Avec plus de 3 millions de trottinettes électriques en circulation en France et près de 600 000 nouvelles unités vendues chaque année, la micromobilité s’est installée durablement dans les habitudes de déplacement. Mais derrière la praticité, une réalité s’impose : selon les chiffres de la Sécurité Routière, 80 personnes sont mortes sur une trottinette en 2025, soit 35 de plus qu’en 2024, et les accidents ont progressé de 58 % sur l’année.
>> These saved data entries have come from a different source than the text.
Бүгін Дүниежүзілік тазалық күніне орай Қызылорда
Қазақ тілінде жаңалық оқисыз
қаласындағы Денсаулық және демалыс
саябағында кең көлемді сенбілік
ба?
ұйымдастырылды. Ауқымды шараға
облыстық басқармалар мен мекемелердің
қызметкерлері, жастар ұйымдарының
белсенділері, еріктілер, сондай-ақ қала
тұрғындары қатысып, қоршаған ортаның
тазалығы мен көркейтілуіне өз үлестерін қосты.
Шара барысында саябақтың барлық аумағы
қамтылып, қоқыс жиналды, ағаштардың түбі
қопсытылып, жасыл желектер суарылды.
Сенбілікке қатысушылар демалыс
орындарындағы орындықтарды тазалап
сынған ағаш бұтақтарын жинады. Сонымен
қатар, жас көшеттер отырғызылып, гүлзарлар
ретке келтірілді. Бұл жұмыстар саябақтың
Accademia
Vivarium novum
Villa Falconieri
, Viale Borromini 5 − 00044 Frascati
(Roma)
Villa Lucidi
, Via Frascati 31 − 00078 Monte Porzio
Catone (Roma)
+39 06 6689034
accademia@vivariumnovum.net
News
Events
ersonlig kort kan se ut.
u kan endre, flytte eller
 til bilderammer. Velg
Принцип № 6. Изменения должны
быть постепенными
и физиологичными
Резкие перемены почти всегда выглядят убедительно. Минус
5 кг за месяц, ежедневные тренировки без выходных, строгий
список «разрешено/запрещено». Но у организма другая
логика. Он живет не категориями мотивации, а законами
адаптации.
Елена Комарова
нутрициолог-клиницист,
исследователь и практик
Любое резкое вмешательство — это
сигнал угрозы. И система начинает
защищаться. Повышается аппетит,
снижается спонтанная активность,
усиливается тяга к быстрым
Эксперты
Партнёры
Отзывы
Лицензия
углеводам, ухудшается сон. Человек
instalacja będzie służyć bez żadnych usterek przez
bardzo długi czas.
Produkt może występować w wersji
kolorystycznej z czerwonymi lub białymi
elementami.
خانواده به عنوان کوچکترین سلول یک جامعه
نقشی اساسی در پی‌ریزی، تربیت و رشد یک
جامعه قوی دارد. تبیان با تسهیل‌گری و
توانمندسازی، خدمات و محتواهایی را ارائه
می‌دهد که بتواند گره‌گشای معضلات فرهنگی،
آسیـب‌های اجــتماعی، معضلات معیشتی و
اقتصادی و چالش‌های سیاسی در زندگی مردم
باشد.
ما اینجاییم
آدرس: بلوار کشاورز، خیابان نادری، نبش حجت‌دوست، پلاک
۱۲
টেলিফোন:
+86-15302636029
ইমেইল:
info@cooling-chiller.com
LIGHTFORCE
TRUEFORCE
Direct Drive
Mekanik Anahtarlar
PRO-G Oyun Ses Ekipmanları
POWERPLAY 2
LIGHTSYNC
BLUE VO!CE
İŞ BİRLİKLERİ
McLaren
S’assurer n’est pas une option.
Une obligation légale que beaucoup ignorent encore
Dès lors qu’une trottinette électrique circule sur la voie publique, son conducteur doit obligatoirement souscrire une assurance responsabilité civile. Ce cadre s’applique à tous les engins motorisés classés EDPM (engin de déplacement personnel motorisé), quelle que soit leur vitesse. En cas de contrôle sans assurance, l’amende peut atteindre 3 750 €, avec confiscation possible de l’engin.
Une idée reçue circule pourtant : 36 % des Français pensent être automatiquement couverts via leur assurance habitation. C’est faux. La multirisque habitation ne couvre pas l’usage d’une trottinette électrique sur voie publique, les EDPM relevant d’un régime juridique distinct. Un contrat dédié est indispensable.
La question du bon contrat dépend aussi du modèle possédé. Pour choisir la bonne formule, encore faut-il savoir si son engin est bien éligible : les critères techniques, notamment la vitesse maximale (plafonnée à 25 km/h pour rester dans la catégorie EDPM), déterminent le type de couverture applicable. Une ressource utile sur l’assurance trottinette électrique permet de vérifier l’éligibilité de son modèle avant de comparer les offres.
RC seule ou tous risques : ce que couvre chaque formule
La responsabilité civile, c’est le minimum. Elle prend en charge les dommages causés à des tiers (un piéton renversé, un véhicule éraflé), mais elle ne couvre ni les blessures du conducteur, ni la dégradation de sa trottinette. Pour une protection plus complète, plusieurs garanties optionnelles existent : vol, dommages tous accidents, individuelle accident conducteur, ou encore assistance panne.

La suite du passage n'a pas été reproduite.